:: Extracted data

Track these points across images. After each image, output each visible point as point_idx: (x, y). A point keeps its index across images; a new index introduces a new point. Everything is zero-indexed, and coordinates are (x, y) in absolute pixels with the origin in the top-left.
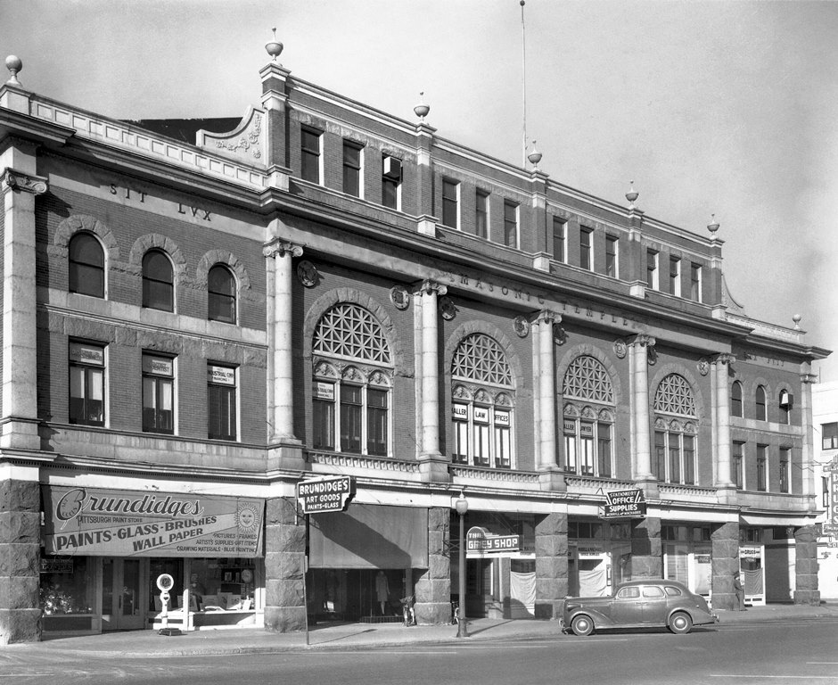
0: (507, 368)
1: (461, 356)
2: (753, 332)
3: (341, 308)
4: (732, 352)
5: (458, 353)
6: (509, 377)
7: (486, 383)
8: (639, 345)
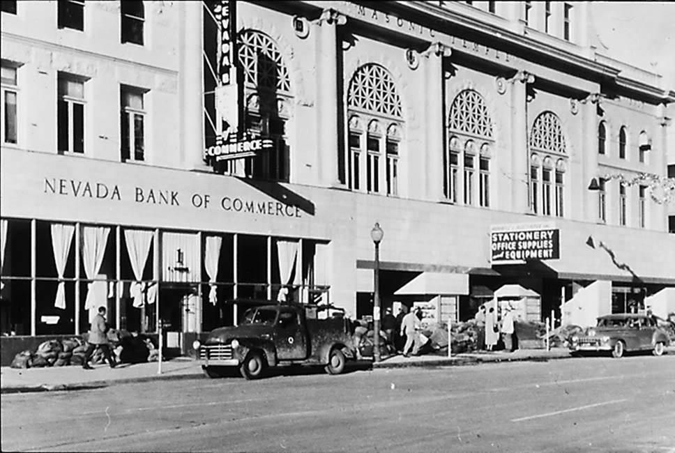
0: (398, 99)
1: (356, 87)
2: (620, 74)
3: (246, 35)
4: (601, 92)
5: (353, 83)
6: (400, 108)
7: (378, 113)
8: (519, 82)
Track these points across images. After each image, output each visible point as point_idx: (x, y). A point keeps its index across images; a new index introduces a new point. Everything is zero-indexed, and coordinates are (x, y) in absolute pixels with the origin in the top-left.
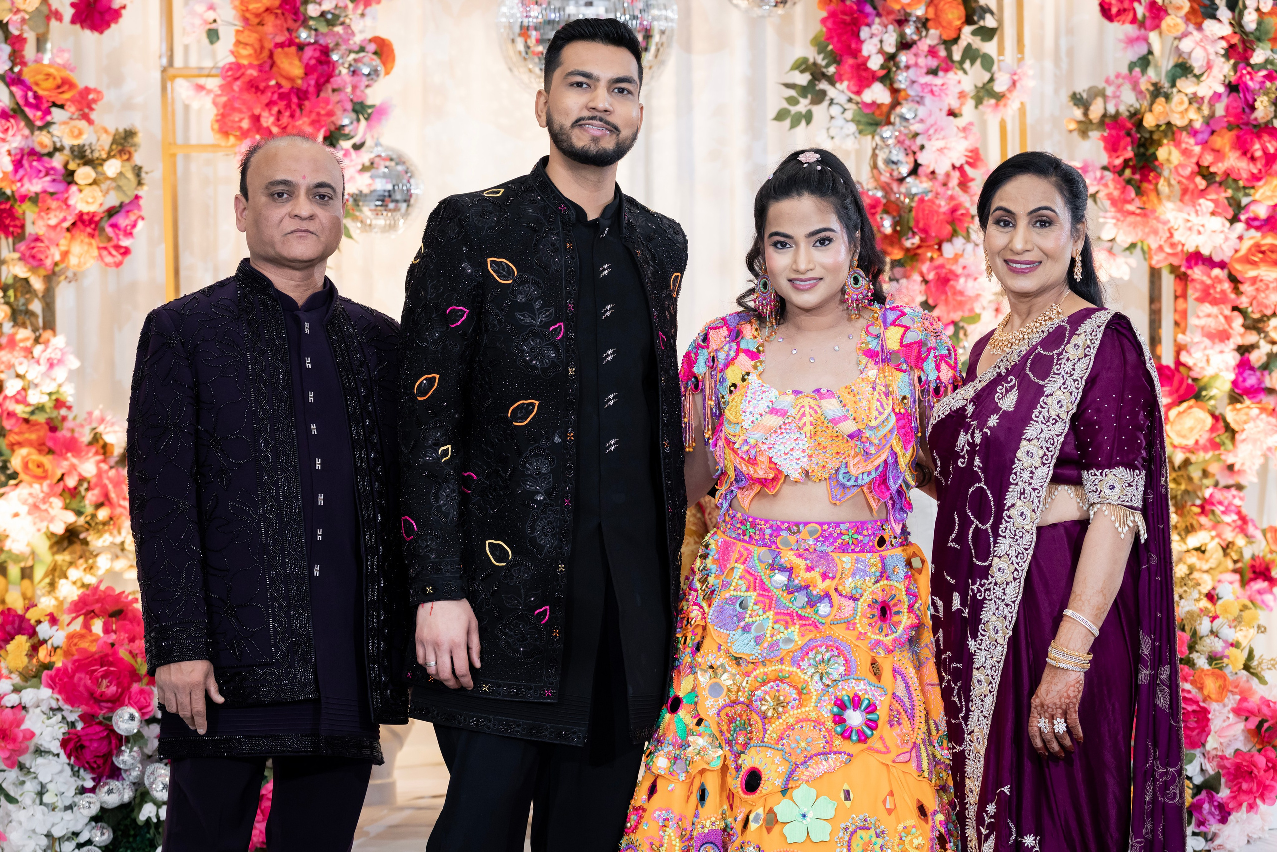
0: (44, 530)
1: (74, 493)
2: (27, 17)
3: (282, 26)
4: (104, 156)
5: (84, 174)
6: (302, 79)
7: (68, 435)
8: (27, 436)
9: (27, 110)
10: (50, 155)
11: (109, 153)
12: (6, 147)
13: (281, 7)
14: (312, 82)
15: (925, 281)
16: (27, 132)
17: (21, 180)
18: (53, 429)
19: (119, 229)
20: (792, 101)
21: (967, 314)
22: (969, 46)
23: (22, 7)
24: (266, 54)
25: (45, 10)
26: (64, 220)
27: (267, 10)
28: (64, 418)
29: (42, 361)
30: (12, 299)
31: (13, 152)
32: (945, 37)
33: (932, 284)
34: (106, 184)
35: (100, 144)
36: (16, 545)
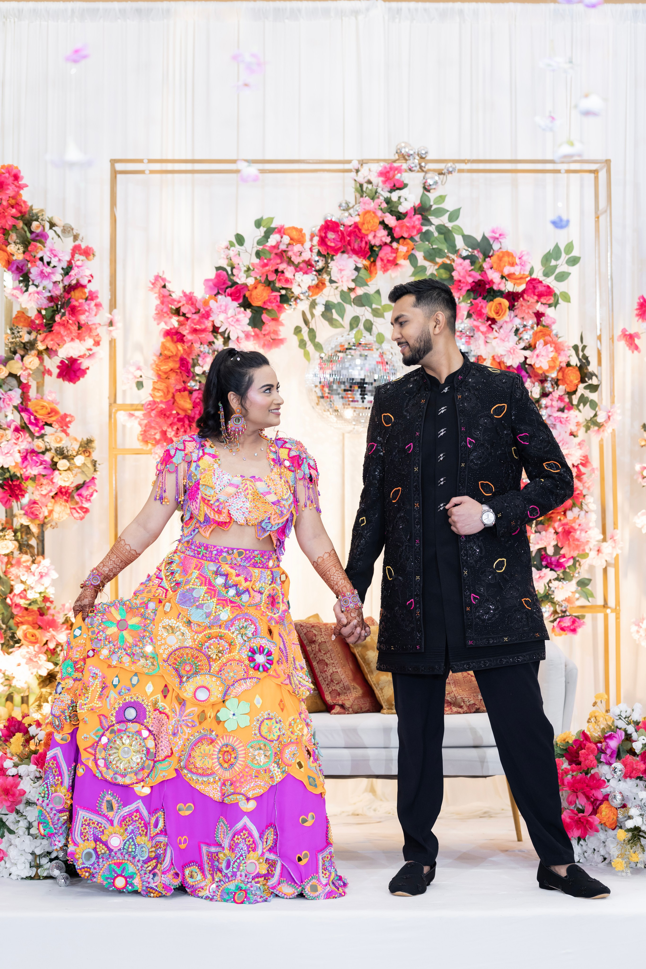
0: (35, 673)
1: (53, 652)
2: (31, 372)
3: (180, 380)
4: (75, 454)
5: (62, 464)
6: (191, 410)
7: (51, 618)
8: (26, 618)
9: (30, 426)
10: (43, 453)
11: (77, 452)
12: (17, 448)
13: (180, 368)
14: (197, 412)
15: (556, 533)
16: (30, 439)
17: (25, 468)
18: (42, 615)
19: (83, 497)
21: (581, 552)
22: (582, 395)
23: (28, 366)
24: (170, 396)
25: (42, 368)
26: (51, 491)
27: (171, 370)
28: (49, 608)
29: (36, 574)
30: (19, 538)
31: (22, 452)
32: (568, 390)
33: (560, 535)
34: (76, 470)
35: (73, 447)
36: (19, 683)
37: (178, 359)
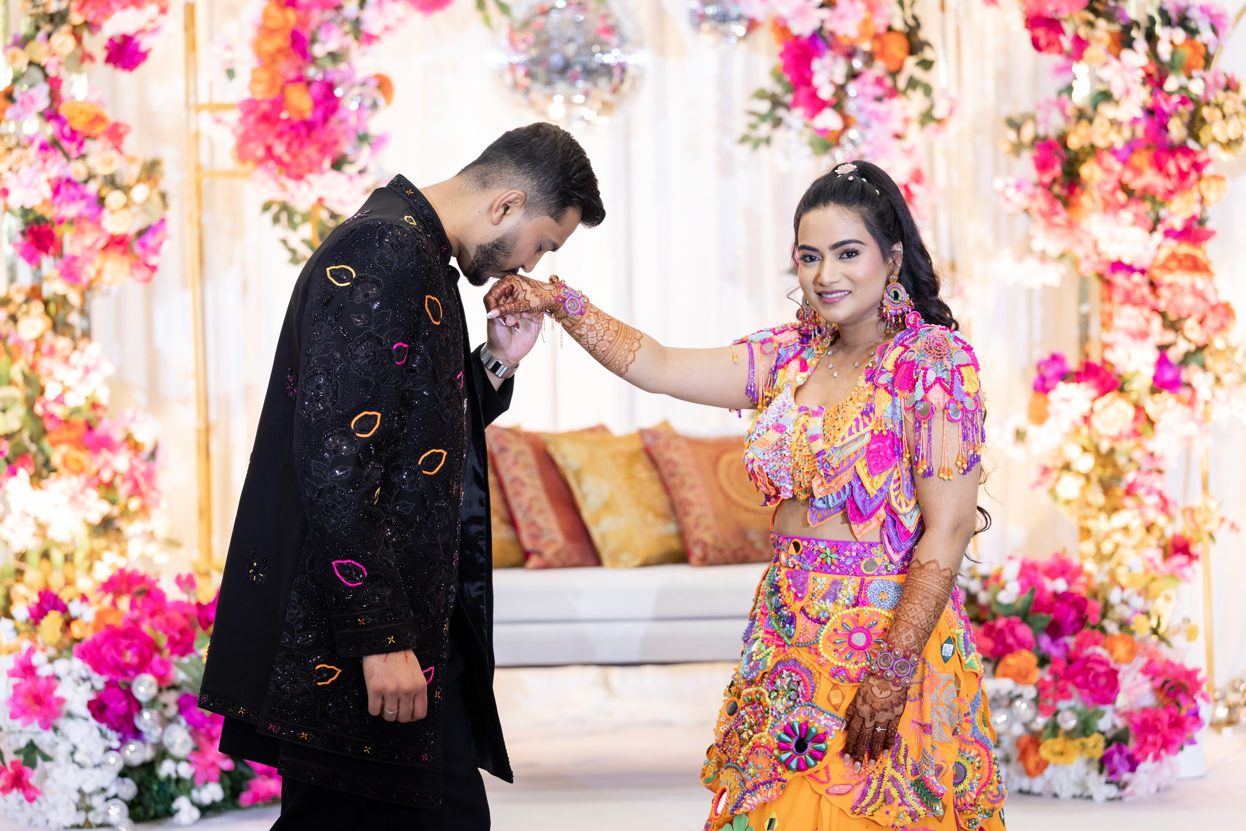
0: (81, 519)
1: (109, 485)
2: (62, 59)
3: (292, 65)
4: (133, 182)
6: (311, 112)
7: (103, 434)
8: (66, 435)
9: (63, 143)
10: (86, 182)
11: (137, 180)
12: (45, 175)
13: (291, 47)
14: (320, 114)
16: (64, 161)
17: (59, 204)
18: (90, 429)
19: (147, 248)
20: (753, 127)
22: (912, 76)
23: (58, 50)
24: (277, 89)
25: (79, 53)
26: (97, 240)
27: (279, 50)
28: (99, 419)
29: (78, 368)
30: (52, 313)
31: (52, 181)
32: (890, 68)
34: (134, 209)
35: (130, 172)
36: (57, 533)
37: (287, 33)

::::

» Task details:
Please put the lines above into a JSON list of strings, one string per line, with blank lines and the pictures left out.

» Answer to this exercise:
[
  "Track these points across images. After each image, output each visible point as point_idx: (x, y). A point keeps its index across images; a new index introduces a new point. Everything is zero-indexed, and coordinates are (x, y) in absolute pixels with the origin in the top-left.",
  "0: (507, 368)",
  "1: (461, 356)",
  "2: (753, 332)",
  "3: (341, 308)",
  "4: (732, 352)",
  "5: (458, 353)",
  "6: (509, 377)",
  "7: (486, 383)",
  "8: (639, 345)",
  "0: (398, 99)",
  "1: (356, 87)",
  "2: (620, 74)",
  "3: (246, 35)",
  "4: (601, 92)",
  "5: (353, 83)",
  "6: (400, 108)",
  "7: (378, 113)",
  "8: (519, 82)",
  "Track these points across images. After each image, output each visible point as point_idx: (x, y). A point keeps its index across images; a new index introduces a new point. Everything is zero-indexed, and coordinates are (x, y) in absolute pixels with the origin in the top-left.",
  "0: (44, 530)",
  "1: (74, 493)",
  "2: (27, 17)",
  "3: (282, 26)",
  "4: (104, 156)",
  "5: (84, 174)",
  "6: (302, 79)",
  "7: (68, 435)",
  "8: (27, 436)",
  "9: (27, 110)",
  "10: (50, 155)",
  "11: (109, 153)",
  "12: (6, 147)",
  "13: (281, 7)",
  "14: (312, 82)",
  "15: (925, 281)",
  "16: (27, 132)",
  "17: (21, 180)",
  "18: (53, 429)",
  "19: (119, 229)",
  "20: (792, 101)",
  "21: (967, 314)",
  "22: (969, 46)",
  "23: (22, 7)",
  "24: (266, 54)",
  "25: (45, 10)",
  "26: (64, 220)",
  "27: (267, 10)",
  "28: (64, 418)",
  "29: (42, 361)",
  "30: (12, 299)",
  "31: (13, 152)",
  "32: (945, 37)",
  "33: (932, 284)",
  "34: (106, 184)",
  "35: (100, 144)",
  "36: (16, 545)",
  "0: (35, 673)",
  "1: (53, 652)",
  "2: (31, 372)",
  "3: (180, 380)",
  "4: (75, 454)",
  "5: (62, 464)",
  "6: (191, 410)",
  "7: (51, 618)",
  "8: (26, 618)",
  "9: (30, 426)",
  "10: (43, 453)",
  "11: (77, 452)",
  "12: (17, 448)",
  "13: (180, 368)",
  "14: (197, 412)",
  "15: (556, 533)",
  "16: (30, 439)",
  "17: (25, 468)",
  "18: (42, 615)",
  "19: (83, 497)",
  "21: (581, 552)",
  "22: (582, 395)",
  "23: (28, 366)",
  "24: (170, 396)",
  "25: (42, 368)",
  "26: (51, 491)",
  "27: (171, 370)",
  "28: (49, 608)",
  "29: (36, 574)",
  "30: (19, 538)",
  "31: (22, 452)",
  "32: (568, 390)",
  "33: (560, 535)",
  "34: (76, 470)",
  "35: (73, 447)",
  "36: (19, 683)",
  "37: (178, 359)",
  "0: (81, 519)",
  "1: (109, 485)",
  "2: (62, 59)",
  "3: (292, 65)",
  "4: (133, 182)",
  "6: (311, 112)",
  "7: (103, 434)",
  "8: (66, 435)",
  "9: (63, 143)",
  "10: (86, 182)",
  "11: (137, 180)",
  "12: (45, 175)",
  "13: (291, 47)",
  "14: (320, 114)",
  "16: (64, 161)",
  "17: (59, 204)",
  "18: (90, 429)",
  "19: (147, 248)",
  "20: (753, 127)",
  "22: (912, 76)",
  "23: (58, 50)",
  "24: (277, 89)",
  "25: (79, 53)",
  "26: (97, 240)",
  "27: (279, 50)",
  "28: (99, 419)",
  "29: (78, 368)",
  "30: (52, 313)",
  "31: (52, 181)",
  "32: (890, 68)",
  "34: (134, 209)",
  "35: (130, 172)",
  "36: (57, 533)",
  "37: (287, 33)"
]